* [What you will do]: Every entry below should be printed exactly, without its images.

Segment Start: Supplied material

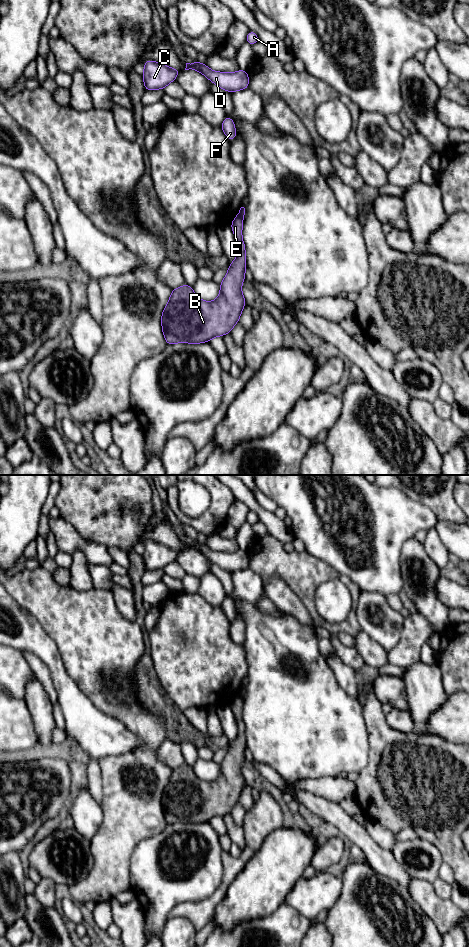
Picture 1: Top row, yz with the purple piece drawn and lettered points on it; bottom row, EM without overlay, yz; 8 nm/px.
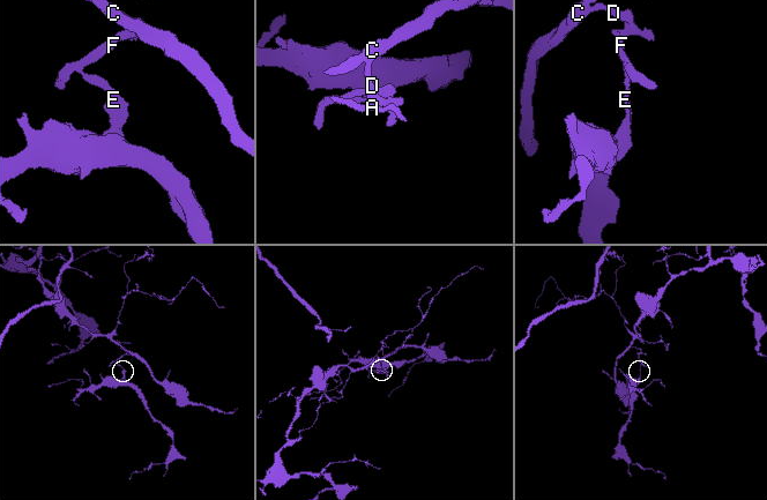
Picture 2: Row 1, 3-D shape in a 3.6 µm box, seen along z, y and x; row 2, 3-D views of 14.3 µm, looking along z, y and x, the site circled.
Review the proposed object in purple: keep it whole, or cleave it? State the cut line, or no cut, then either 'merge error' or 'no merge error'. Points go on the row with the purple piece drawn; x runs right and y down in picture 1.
cut yz (238, 214), (242, 218); merge error

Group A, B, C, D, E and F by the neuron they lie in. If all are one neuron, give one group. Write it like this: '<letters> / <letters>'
A C D F / B E

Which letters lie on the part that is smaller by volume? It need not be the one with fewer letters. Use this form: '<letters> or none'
B, E

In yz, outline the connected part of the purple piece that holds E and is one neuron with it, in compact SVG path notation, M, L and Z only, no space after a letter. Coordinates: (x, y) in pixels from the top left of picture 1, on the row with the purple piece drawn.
M237 215L231 228L238 245L238 255L231 262L220 284L219 297L207 302L199 299L187 284L171 291L162 312L161 324L167 344L204 343L230 333L246 304L242 294L245 280L246 248L242 238L243 218Z

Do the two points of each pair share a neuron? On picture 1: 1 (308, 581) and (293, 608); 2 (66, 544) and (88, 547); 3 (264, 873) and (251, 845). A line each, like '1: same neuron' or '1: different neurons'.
1: different neurons
2: same neuron
3: different neurons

Segment End: Supplied material

* [Solution below]:
Picture 1: Top row, yz with the purple piece drawn and lettered points on it; bottom row, EM without overlay, yz; 8 nm/px.
Picture 2: Row 1, 3-D shape in a 3.6 µm box, seen along z, y and x; row 2, 3-D views of 14.3 µm, looking along z, y and x, the site circled.
Review the proposed object in purple: keep it whole, or cleave it? State the cut line, or no cut, then either 'merge error' or 'no merge error'. Points go on the row with the purple piece drawn; x runs right and y down in picture 1.
cut yz (238, 214), (242, 218); merge error

Group A, B, C, D, E and F by the neuron they lie in. If all are one neuron, give one group. Write it like this: '<letters> / <letters>'
A C D F / B E

Which letters lie on the part that is smaller by volume? It need not be the one with fewer letters. Use this form: '<letters> or none'
B, E

In yz, outline the connected part of the purple piece that holds E and is one neuron with it, in compact SVG path notation, M, L and Z only, no space after a letter. Coordinates: (x, y) in pixels from the top left of picture 1, on the row with the purple piece drawn.
M237 215L231 228L238 245L238 255L231 262L220 284L219 297L207 302L199 299L187 284L171 291L162 312L161 324L167 344L204 343L230 333L246 304L242 294L245 280L246 248L242 238L243 218Z

Do the two points of each pair share a neuron? On picture 1: 1 (308, 581) and (293, 608); 2 (66, 544) and (88, 547); 3 (264, 873) and (251, 845). A line each, like '1: same neuron' or '1: different neurons'.
1: different neurons
2: same neuron
3: different neurons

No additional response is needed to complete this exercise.